» The task:
Extract the passage of the post on keeping kids safe online from "Wednesday, October 17, 2018" to "using these applications.", word for word.
#### Provided passage
Wednesday, October 17, 2018

Keep Your Kids Safe Online

What Should Parents Know about Chat Rooms & Pinterest?

I have a confession. I would not know ½ as much about or use technology to the extent I do if I didn’t have kids. And because I have children, I have to know twice as much about technology as I would otherwise. The kids are chatting, pinning, and tweeting, and I’m not talking about a lunchtime visit, sewing a quilt, or singing like a bird. Online social media chat rooms and applications such as Pinterest require that parents know the lingo, and more importantly, know how to keep kids safe when using these applications.

More than 45 million children ages 10-17 use technology, but only 52% of parents are moderately supervising online activities. I’m definitely in that 52 percentile, and I owe it to my kids for prompting ne to learn as much as possible about their activities online. I fortunately also have a job where clients require that I know how to operate among various technology platforms. This combination has given me some valuable insight into the technology our kids use.
########
#### Records provided
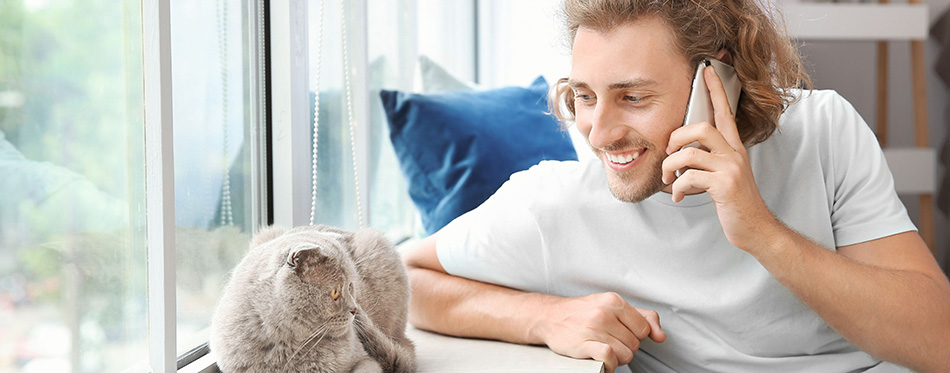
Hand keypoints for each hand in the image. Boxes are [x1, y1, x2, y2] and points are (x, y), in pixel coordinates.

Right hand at [531, 292, 665, 372]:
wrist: (550, 316)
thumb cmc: (582, 312)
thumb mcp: (612, 306)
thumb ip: (641, 317)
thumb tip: (660, 335)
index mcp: (614, 301)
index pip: (643, 328)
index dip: (635, 336)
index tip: (622, 334)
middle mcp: (604, 312)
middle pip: (635, 344)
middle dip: (625, 348)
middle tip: (610, 342)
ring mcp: (594, 328)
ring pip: (625, 353)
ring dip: (617, 358)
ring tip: (605, 351)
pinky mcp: (584, 343)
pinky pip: (609, 357)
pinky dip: (610, 364)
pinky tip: (603, 361)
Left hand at [661, 65, 778, 251]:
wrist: (756, 229)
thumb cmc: (735, 203)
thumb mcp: (724, 176)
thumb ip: (708, 161)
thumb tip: (679, 156)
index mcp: (734, 149)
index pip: (725, 112)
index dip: (715, 91)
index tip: (707, 70)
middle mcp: (734, 154)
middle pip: (701, 128)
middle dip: (676, 137)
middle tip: (668, 152)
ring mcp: (731, 169)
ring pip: (689, 153)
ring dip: (670, 167)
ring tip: (667, 179)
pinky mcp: (725, 186)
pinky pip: (689, 178)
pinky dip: (676, 188)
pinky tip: (678, 196)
########
» Response area:
Wednesday, October 17, 2018

Keep Your Kids Safe Online

What Should Parents Know about Chat Rooms & Pinterest?

I have a confession. I would not know ½ as much about or use technology to the extent I do if I didn’t have kids. And because I have children, I have to know twice as much about technology as I would otherwise. The kids are chatting, pinning, and tweeting, and I’m not talking about a lunchtime visit, sewing a quilt, or singing like a bird. Online social media chat rooms and applications such as Pinterest require that parents know the lingo, and more importantly, know how to keep kids safe when using these applications.